• WRITTEN TASK:
Please lay out every one of the rows below as a numbered list, dropping the blank lines. Leave the pictures out of your answer.

┄┄┄┄┄┄

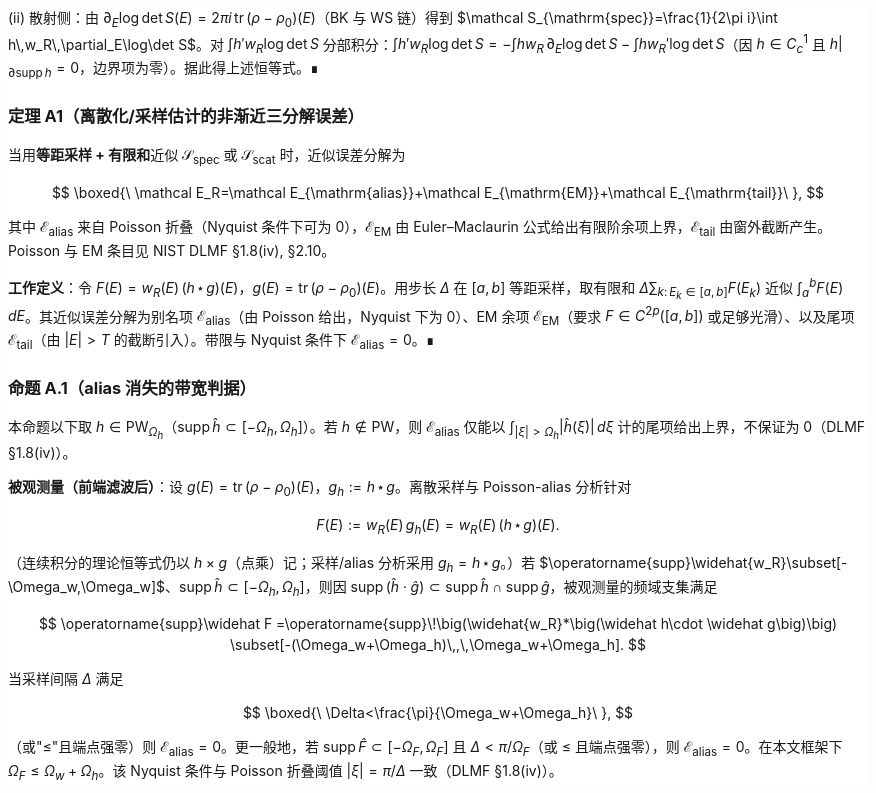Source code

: (ii) 散射侧：由 $\partial_E\log\det S(E)=2\pi i\,\operatorname{tr}(\rho-\rho_0)(E)$（BK 与 WS 链）得到 $\mathcal S_{\mathrm{spec}}=\frac{1}{2\pi i}\int h\,w_R\,\partial_E\log\det S$。对 $\int h'w_R\log\det S$ 分部积分：$\int h'w_R\log\det S = -\int hw_R\,\partial_E\log\det S - \int hw_R'\log\det S$（因 $h\in C_c^1$ 且 $h|_{\partial\operatorname{supp}h}=0$，边界项为零）。据此得上述恒等式。∎

### 定理 A1（离散化/采样估计的非渐近三分解误差）

当用**等距采样 + 有限和**近似 $\mathcal S_{\mathrm{spec}}$ 或 $\mathcal S_{\mathrm{scat}}$ 时，近似误差分解为

$$
\boxed{\ \mathcal E_R=\mathcal E_{\mathrm{alias}}+\mathcal E_{\mathrm{EM}}+\mathcal E_{\mathrm{tail}}\ },
$$

其中 $\mathcal E_{\mathrm{alias}}$ 来自 Poisson 折叠（Nyquist 条件下可为 0），$\mathcal E_{\mathrm{EM}}$ 由 Euler–Maclaurin 公式给出有限阶余项上界，$\mathcal E_{\mathrm{tail}}$ 由窗外截断产生。Poisson 与 EM 条目见 NIST DLMF §1.8(iv), §2.10。

**工作定义**：令 $F(E)=w_R(E)\,(h\!\star\!g)(E)$，$g(E)=\operatorname{tr}(\rho-\rho_0)(E)$。用步长 $\Delta$ 在 $[a,b]$ 等距采样，取有限和 $\Delta\sum_{k:\,E_k\in[a,b]}F(E_k)$ 近似 $\int_a^b F(E)\,dE$。其近似误差分解为别名项 $\mathcal E_{\mathrm{alias}}$（由 Poisson 给出，Nyquist 下为 0）、EM 余项 $\mathcal E_{\mathrm{EM}}$（要求 $F\in C^{2p}([a,b])$ 或足够光滑）、以及尾项 $\mathcal E_{\mathrm{tail}}$（由 $|E|>T$ 的截断引入）。带限与 Nyquist 条件下 $\mathcal E_{\mathrm{alias}}=0$。∎

### 命题 A.1（alias 消失的带宽判据）

本命题以下取 $h\in \mathrm{PW}_{\Omega_h}$（$\operatorname{supp}\widehat h\subset[-\Omega_h,\Omega_h]$）。若 $h\notin \mathrm{PW}$，则 $\mathcal E_{\mathrm{alias}}$ 仅能以 $\int_{|\xi|>\Omega_h}|\widehat h(\xi)|\,d\xi$ 计的尾项给出上界，不保证为 0（DLMF §1.8(iv)）。

**被观测量（前端滤波后）**：设 $g(E)=\operatorname{tr}(\rho-\rho_0)(E)$，$g_h:=h\!\star\!g$。离散采样与 Poisson-alias 分析针对

$$
F(E):=w_R(E)\,g_h(E)=w_R(E)\,(h\!\star\!g)(E).
$$

（连续积分的理论恒等式仍以 $h\times g$（点乘）记；采样/alias 分析采用 $g_h=h\!\star\!g$。）若 $\operatorname{supp}\widehat{w_R}\subset[-\Omega_w,\Omega_w]$、$\operatorname{supp}\widehat h\subset[-\Omega_h,\Omega_h]$，则因 $\operatorname{supp}(\widehat h\cdot \widehat g)\subset\operatorname{supp}\widehat h\cap\operatorname{supp}\widehat g$，被观测量的频域支集满足

$$
\operatorname{supp}\widehat F
=\operatorname{supp}\!\big(\widehat{w_R}*\big(\widehat h\cdot \widehat g\big)\big)
\subset[-(\Omega_w+\Omega_h)\,,\,\Omega_w+\Omega_h].
$$

当采样间隔 $\Delta$ 满足

$$
\boxed{\ \Delta<\frac{\pi}{\Omega_w+\Omega_h}\ },
$$

（或"$\le$"且端点强零）则 $\mathcal E_{\mathrm{alias}}=0$。更一般地，若 $\operatorname{supp}\widehat F\subset[-\Omega_F,\Omega_F]$ 且 $\Delta<\pi/\Omega_F$（或 $\le$ 且端点强零），则 $\mathcal E_{\mathrm{alias}}=0$。在本文框架下 $\Omega_F\le \Omega_w+\Omega_h$。该 Nyquist 条件与 Poisson 折叠阈值 $|\xi|=\pi/\Delta$ 一致（DLMF §1.8(iv)）。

┄┄┄┄┄┄

• OUTPUT BELOW:
1. Source code
2. : (ii) 散射侧：由 $\partial_E\log\det S(E)=2\pi i\,\operatorname{tr}(\rho-\rho_0)(E)$（BK 与 WS 链）得到 $\mathcal S_{\mathrm{spec}}=\frac{1}{2\pi i}\int h\,w_R\,\partial_E\log\det S$。对 $\int h'w_R\log\det S$ 分部积分：$\int h'w_R\log\det S = -\int hw_R\,\partial_E\log\det S - \int hw_R'\log\det S$（因 $h\in C_c^1$ 且 $h|_{\partial\operatorname{supp}h}=0$，边界项为零）。据此得上述恒等式。∎
3. ### 定理 A1（离散化/采样估计的非渐近三分解误差）
4. 当用**等距采样 + 有限和**近似 $\mathcal S_{\mathrm{spec}}$ 或 $\mathcal S_{\mathrm{scat}}$ 时，近似误差分解为
5. $$
6. \boxed{\ \mathcal E_R=\mathcal E_{\mathrm{alias}}+\mathcal E_{\mathrm{EM}}+\mathcal E_{\mathrm{tail}}\ },
7. $$
8. 其中 $\mathcal E_{\mathrm{alias}}$ 来自 Poisson 折叠（Nyquist 条件下可为 0），$\mathcal E_{\mathrm{EM}}$ 由 Euler–Maclaurin 公式给出有限阶余项上界，$\mathcal E_{\mathrm{tail}}$ 由窗外截断产生。Poisson 与 EM 条目见 NIST DLMF §1.8(iv), §2.10。
9. **工作定义**：令 $F(E)=w_R(E)\,(h\!\star\!g)(E)$，$g(E)=\operatorname{tr}(\rho-\rho_0)(E)$。用步长 $\Delta$ 在 $[a,b]$ 等距采样，取有限和 $\Delta\sum_{k:\,E_k\in[a,b]}F(E_k)$ 近似 $\int_a^b F(E)\,dE$。其近似误差分解为别名项 $\mathcal E_{\mathrm{alias}}$（由 Poisson 给出，Nyquist 下为 0）、EM 余项 $\mathcal E_{\mathrm{EM}}$（要求 $F\in C^{2p}([a,b])$ 或足够光滑）、以及尾项 $\mathcal E_{\mathrm{tail}}$（由 $|E|>T$ 的截断引入）。带限与 Nyquist 条件下 $\mathcal E_{\mathrm{alias}}=0$。∎
10. ### 命题 A.1（alias 消失的带宽判据）
11. 本命题以下取 $h\in \mathrm{PW}_{\Omega_h}$（$\operatorname{supp}\widehat h\subset[-\Omega_h,\Omega_h]$）。若 $h\notin \mathrm{PW}$，则 $\mathcal E_{\mathrm{alias}}$ 仅能以 $\int_{|\xi|>\Omega_h}|\widehat h(\xi)|\,d\xi$ 计的尾项给出上界，不保证为 0（DLMF §1.8(iv)）。
12. **被观测量（前端滤波后）**：设 $g(E)=\operatorname{tr}(\rho-\rho_0)(E)$，$g_h:=h\!\star\!g$。离散采样与 Poisson-alias 分析针对
13. $$
14. F(E):=w_R(E)\,g_h(E)=w_R(E)\,(h\!\star\!g)(E).
15. $$
16. （连续积分的理论恒等式仍以 $h\times g$（点乘）记；采样/alias 分析采用 $g_h=h\!\star\!g$。）若 $\operatorname{supp}\widehat{w_R}\subset[-\Omega_w,\Omega_w]$、$\operatorname{supp}\widehat h\subset[-\Omega_h,\Omega_h]$，则因 $\operatorname{supp}(\widehat h\cdot \widehat g)\subset\operatorname{supp}\widehat h\cap\operatorname{supp}\widehat g$，被观测量的频域支集满足
17. $$
18. \operatorname{supp}\widehat F
19. =\operatorname{supp}\!\big(\widehat{w_R}*\big(\widehat h\cdot \widehat g\big)\big)
20. \subset[-(\Omega_w+\Omega_h)\,,\,\Omega_w+\Omega_h].
21. $$
22. 当采样间隔 $\Delta$ 满足
23. $$
24. \boxed{\ \Delta<\frac{\pi}{\Omega_w+\Omega_h}\ },
25. $$
26. （或"$\le$"且端点强零）则 $\mathcal E_{\mathrm{alias}}=0$。更一般地，若 $\operatorname{supp}\widehat F\subset[-\Omega_F,\Omega_F]$ 且 $\Delta<\pi/\Omega_F$（或 $\le$ 且端点强零），则 $\mathcal E_{\mathrm{alias}}=0$。在本文框架下 $\Omega_F\le \Omega_w+\Omega_h$。该 Nyquist 条件与 Poisson 折叠阈值 $|\xi|=\pi/\Delta$ 一致（DLMF §1.8(iv)）。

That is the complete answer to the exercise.